**Task instructions**.
• 1. In the forum thread about semantic VAD, about how long is the chain window in the Kruel.ai system?
• 2. List every step of the dual-buffer, chained-input model described in the semantic VAD thread.
• 3. Write the next part of the forum thread about semantic VAD, picking up after its final sentence.

**Source passage**.

Realtime semantic VAD not working

Really excited about the Semantic turn detection feature, but I’ve been experimenting with it in the playground and it doesn’t seem to behave any differently from the normal server VAD. I’ve had the same feedback from my colleagues.

Even with eagerness set to low, and played around different noise reduction options, it just doesn’t ever wait for me to finish speaking (tried the suggested “ummmm”, or just pausing mid sentence). Anyone else experiencing the same issue? Does it need some extra prompting?

I’m speaking english to the model, tried different voices and a combination of settings.

3 Likes

Hey Thomas — I ran into the same quirk while testing non semantic turn detection, I have not tried that model as I use offline whisper.

Whisper’s eager behavior with WebRTC VAD can jump the gun when there’s even a slight pause, especially if you’re thinking mid-sentence or using filler like “umm.”

:wrench: Well I do not have this fully implemented in my system I do have a better working concept:

In my system (Kruel.ai), I built a solution around a dual-buffer, chained-input model:

  1. Voice input goes into a live buffer, but it doesn’t get immediately processed the moment the user stops speaking.
  2. If the user resumes speaking within a chain window (around 1.5 seconds), it re-attaches the new input to the original, treating it as part of the same turn.
  3. Only if that window expires without more input does it finalize the transcription and pass it on.
  4. If a response has already started speaking and new input comes in, we interrupt playback, rebuild the message with the new input, and regenerate the reply.

Basically, it treats you like a human who sometimes pauses mid-thought — instead of a machine firing off a reply the second you breathe.

**Raw records**.
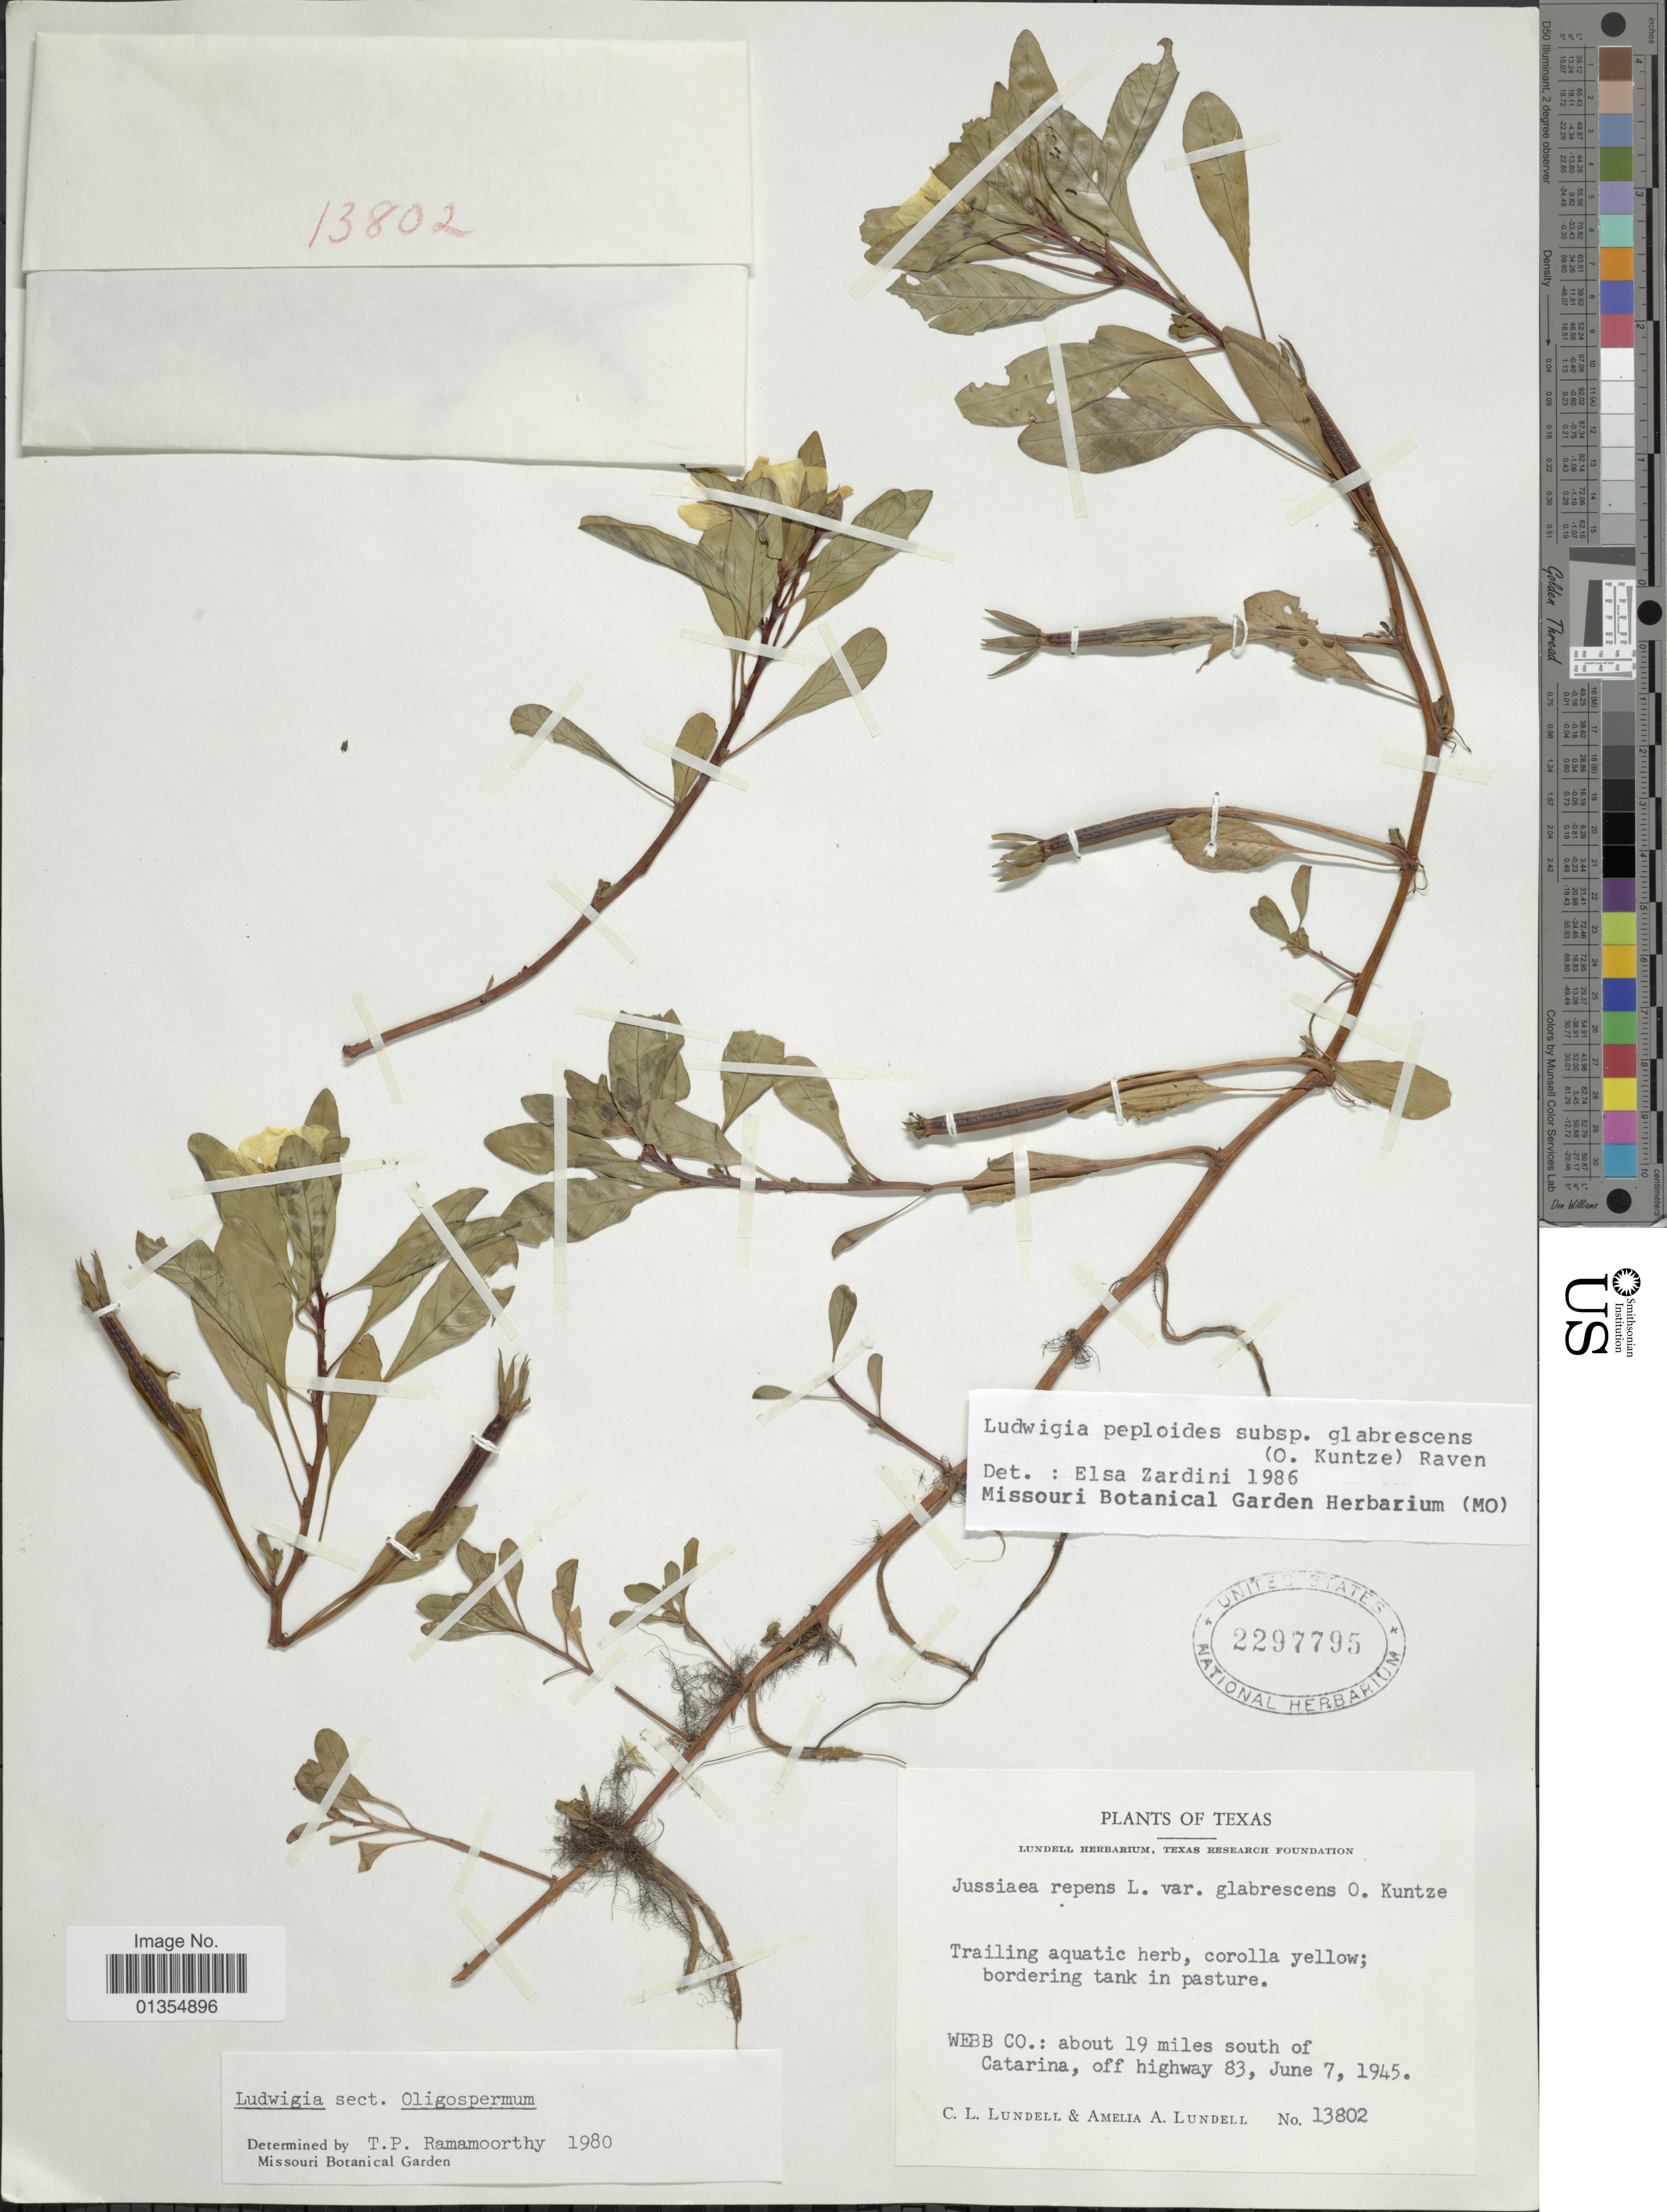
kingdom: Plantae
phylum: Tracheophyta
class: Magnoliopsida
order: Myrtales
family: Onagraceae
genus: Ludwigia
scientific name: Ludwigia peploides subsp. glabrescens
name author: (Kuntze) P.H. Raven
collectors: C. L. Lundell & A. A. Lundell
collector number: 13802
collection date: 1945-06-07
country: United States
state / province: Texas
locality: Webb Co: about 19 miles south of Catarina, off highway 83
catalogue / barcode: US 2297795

**Answers provided**.
• 1. About 1.5 seconds.

• 2.
1. Voice input goes into a live buffer and is not processed the moment the user stops speaking.
2. If the user resumes speaking within a chain window of about 1.5 seconds, the new input is re-attached to the original as part of the same turn.
3. Only when that window expires without more input is the transcription finalized and passed on.
4. If a response has already started and new input comes in, playback is interrupted, the message is rebuilt with the new input, and the reply is regenerated.

• 3.
:test_tube: Results:

With that setup, “ummm” and hesitation gaps are handled way more gracefully. It even lets you correct yourself or extend the input stream, and the system responds like you’re just continuing the same sentence.

I also process each input in separate threads which helps when you have multiple inputs at once allowing you to speed up that reprocess step so it minimizes the time to respond as much as possible.

Hope that helps you and others with a solution to make all input models work better.

I am sure that there could be even better ways perhaps when I swing back to my stt module I will come up with more ideas, but this concept has worked for me for many years.

Also another thing you can do if you have user profiles so that each users inputs are tracked you can create a ML model to learn a person’s speech patterns over time that allows the model to auto adjust the parameters if it knows you are a pause thinker etc. that way the model adjusts on the fly. But that has a hardware cost to processing but is another away to tune things.

You can also create pause detector where hmm, umms, etc are also picked up which could simply create extension to the timer threshold

Cheers.